Departures and arrivals, signs and portents all up in this thing today.

  • I took it as a good sign back in 2013 when he told me that before the first issue of Samurai Jack hit the stands, it had been extended from a five-issue miniseries to ten issues. It was better news still when it became a fifteen issue series, and then twenty. It was revealing to see how he alternated between five-part stories and shorter stories in five-issue chunks, and since he never knew when the the five-issue extensions would end he made sure that every fifth issue would come to a conclusion that could serve as a series finish.

    Good plan, as it turns out:

    We launched pretty strong, strong enough that our five issue mini-series was almost immediately bumped up to “ongoing” status, but we’ve hit a point in the natural single issue sales attrition cycle where IDW isn’t guaranteed to see profitability on #21-25 so they decided to end it at #20 and make sure we weren’t cut off midway through a story line. I absolutely respect that and appreciate the heads up so we could make our last issue extra special.

    Read the whole thing; Zub remains the classiest guy in comics (in addition to the hardest-working, having put to bed 1000 pages of comic script last year), without an ounce of irritation for his publishers; it’s sad, but it’s business, and he’s got plenty of further outlets for his creativity (this year we’ll see Samurai Jack, Skullkickers, Munchkin, Baldur’s Gate, Wayward, Conan/Red Sonja, and who know how many other projects).
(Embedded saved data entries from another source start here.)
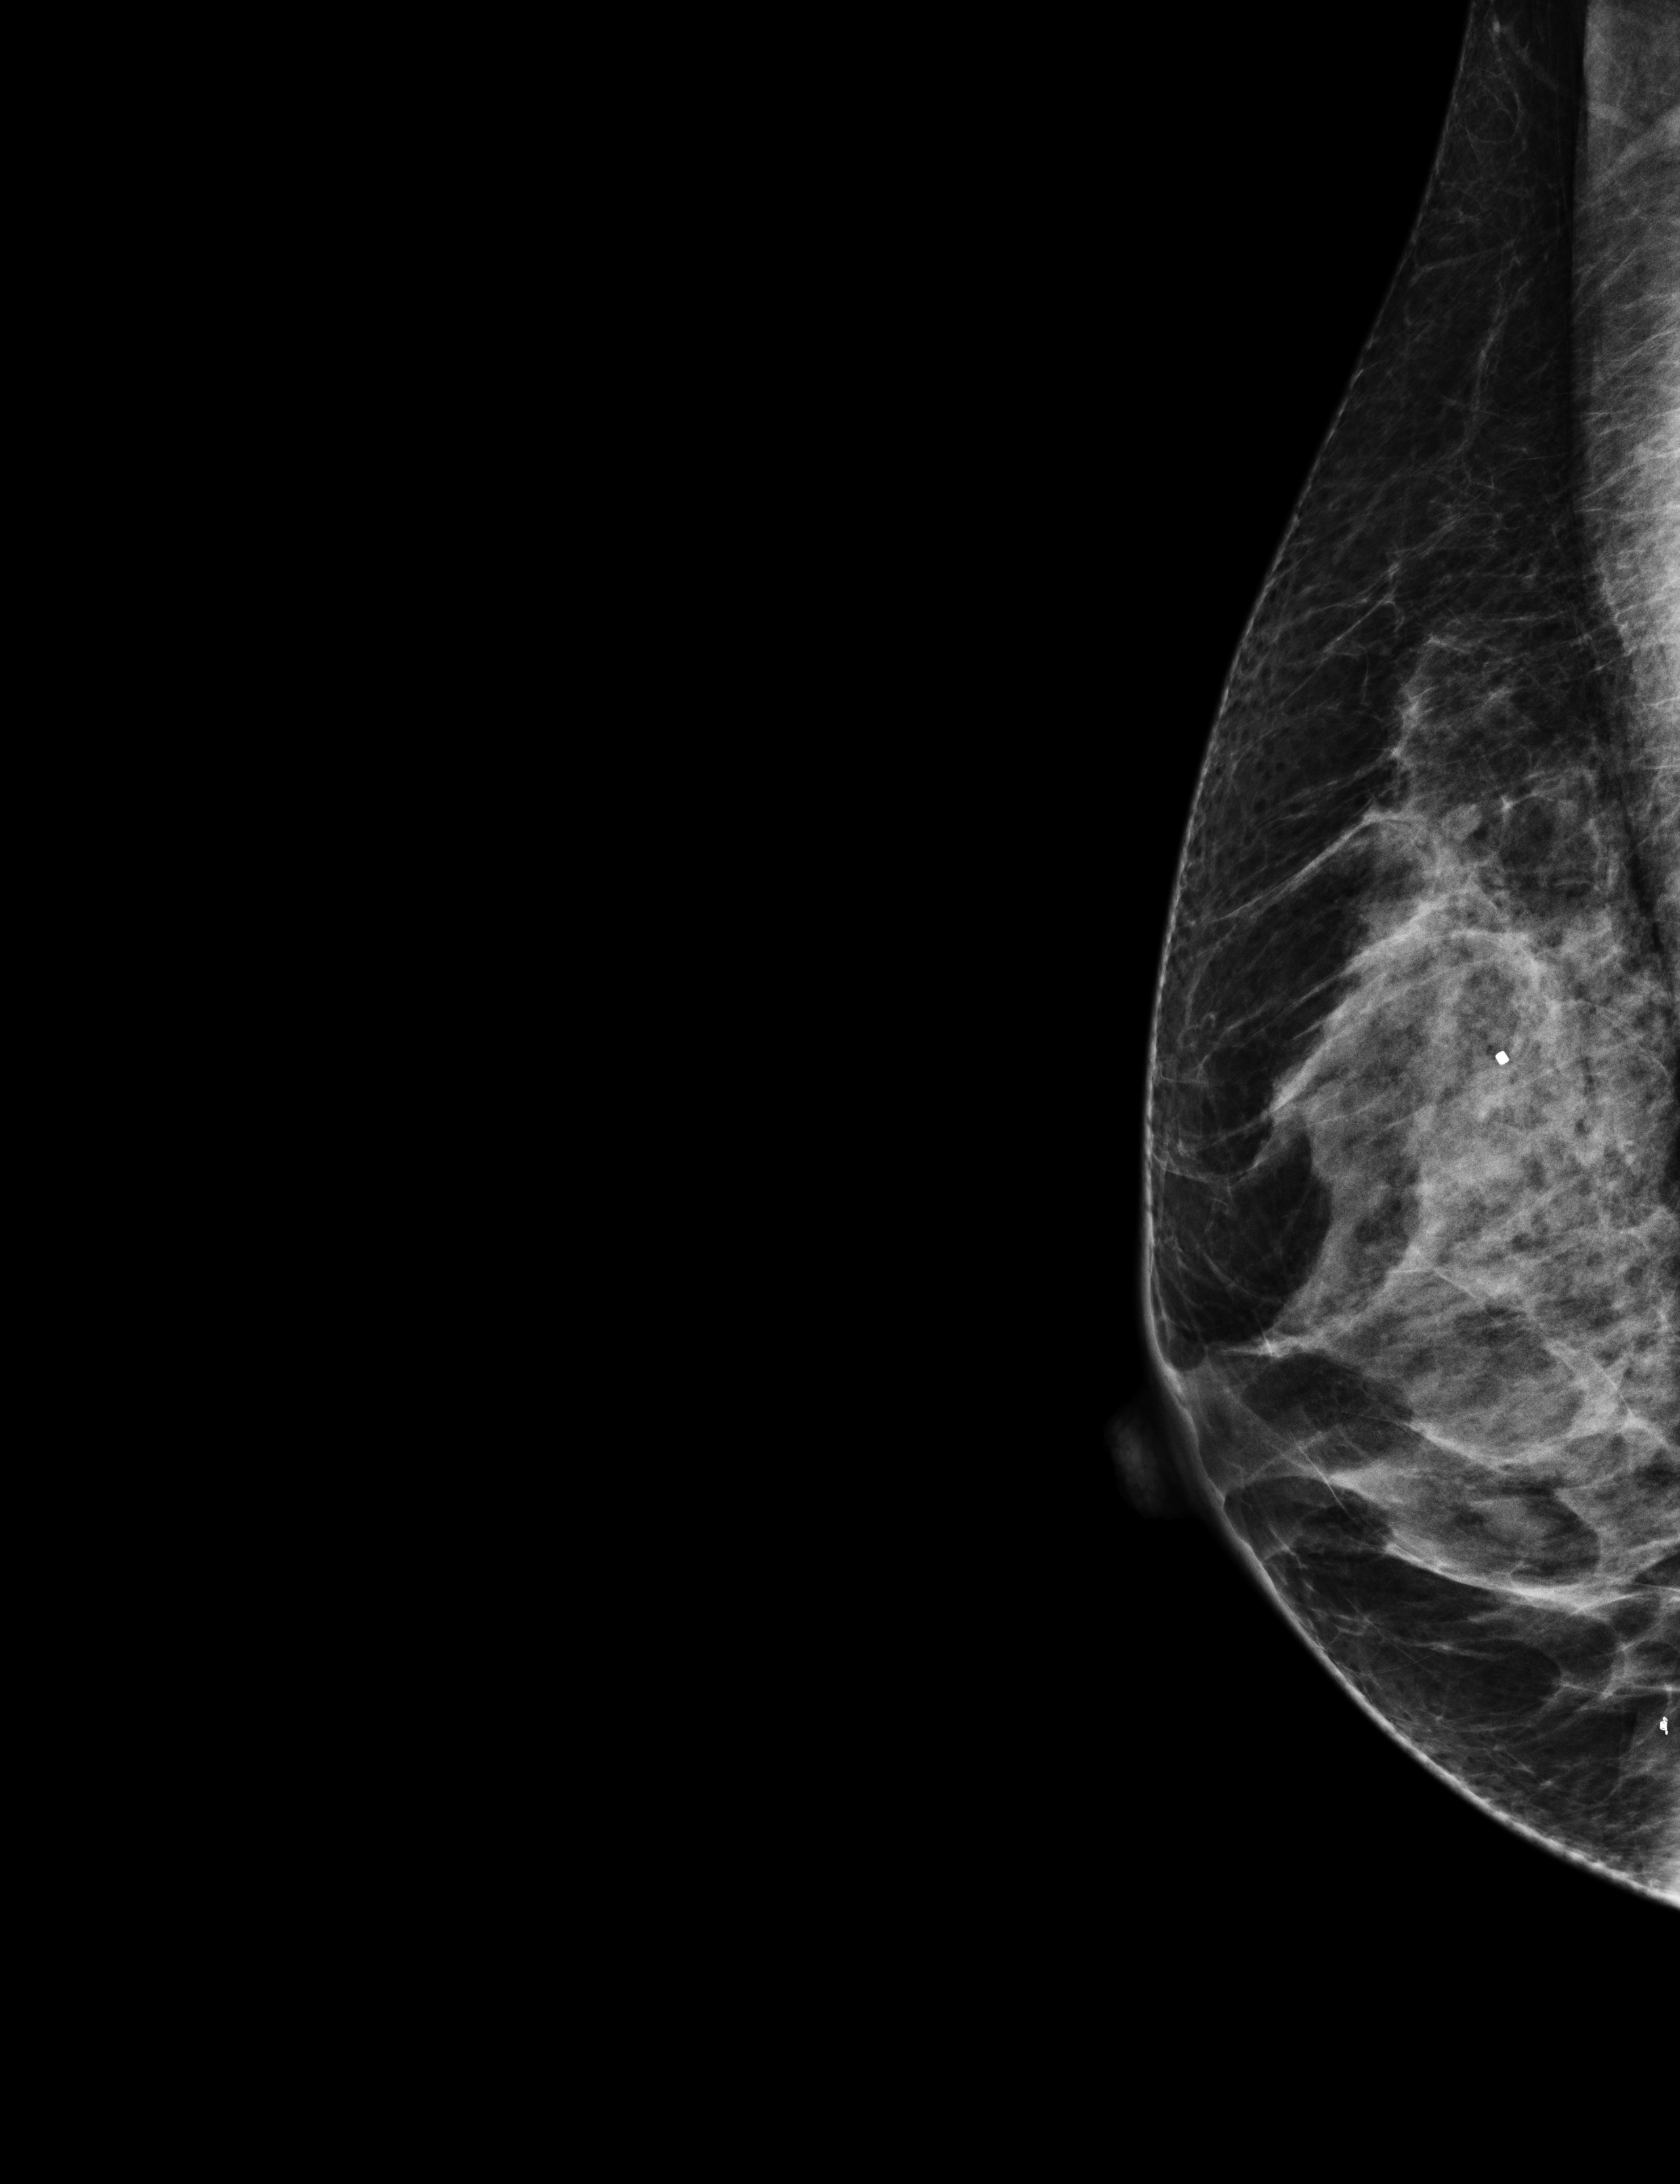
Annual screening mammography examination. Female patient, age 44 years.
Image type: full-field digital mammogram. Breast: right. Projection: exaggerated CC view (lateral).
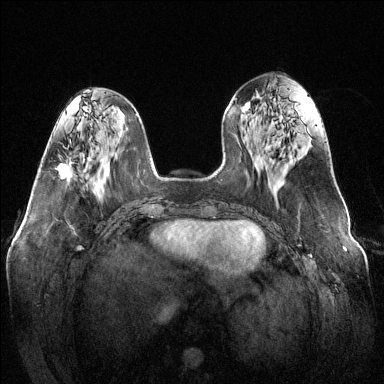
Breast MRI (dynamic contrast-enhanced), one axial slice. Dynamic contrast-enhanced series, time point 2 of 6 at this slice position (early post-contrast). 1.5 T. TE 1.6 ms, TR 4.6 ms. 1.2 mm slice thickness. 384 × 384 image matrix. Female patient.
Annotated regions visible in this slice (semi-automatically segmented with operator editing):
- enhancing-tissue mask used for the functional tumour volume (all voxels passing the contrast-enhancement thresholds inside the analysis volume; usually the tumour): bounding box (x1, y1, x2, y2) in pixels: (57, 161, 72, 179)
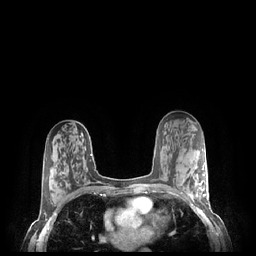
Breast MRI (dynamic contrast-enhanced), one axial slice; position 134 of 248 along the scan axis; dynamic contrast-enhanced series, time point 2 of 7 at this slice position (early post-contrast); 1.5 T; TE 1.9 ms, TR 4.1 ms; 0.9 mm slice thickness; 256 × 256 image matrix, field of view 320 × 320 mm. Female patient.
Structures marked on this image (semi-automatically segmented with operator editing):
- enhancing-tissue mask used for the functional tumour volume (all voxels passing the contrast-enhancement thresholds inside the analysis volume; usually the tumour): bounding box <181,169,208,202> (left, top, right, bottom; pixels)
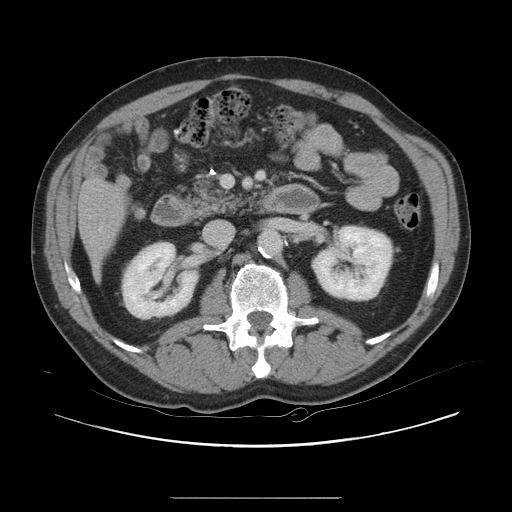
Contrast-enhanced abdominal CT, one axial slice; position 6 of 40 along the scan axis; 120 kVp; soft-tissue window (W 400 / L 40 HU); 5 mm slice thickness; 512 × 512 image matrix. From the clinical record (not read from this slice): patient: female, age 64 years at operation; diagnosis: colorectal cancer liver metastases, imaged before liver resection; multiple liver metastases: yes; largest metastasis: 3.2 cm.
Structures marked on this image (manually delineated by an expert):
- hepatic veins: box from (x=100, y=228) to (x=102, y=230) px
- liver: (x=80, y=184)–(x=123, y=262)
    Best of all, he can stand proud of his work, having written for a well-beloved character so well that the only reaction I’ve seen to the news of the series wrap-up is Aw man, that’s a bummer. So well done, Mr Zub — we’ll miss Samurai Jack, but now there’s room in your schedule for another one of those myriad of ideas you’re just waiting to unleash on us. I’ll call that a fair trade.

  • As may have been mentioned on this page once or twice in the past today is the day that Scott McCloud’s The Sculptor comes out, and all indications are that people are eager for it. My feelings on the book are on the record, and I am looking forward to McCloud’s talk this evening in New York City. But could I — could everyone who’s read the book and universally loved it — be wrong about this book and its place in McCloud’s oeuvre?

    Nope, and here’s why: when I got dressed this morning, without any planning or prep on my part, I picked a t-shirt from the top of the stack and my not-quite-awake brain didn’t register which one it was until I started to write this post. I swear I’m telling the truth, and if people are allowed to believe that a lucky jersey or pair of socks is enough to help their favorite team win a big game, I’m allowed to believe that a shirt will herald the success of this book.

Spam of the day:

Hello. And Bye.

Good timing, anonymous crap-merchant. Good timing.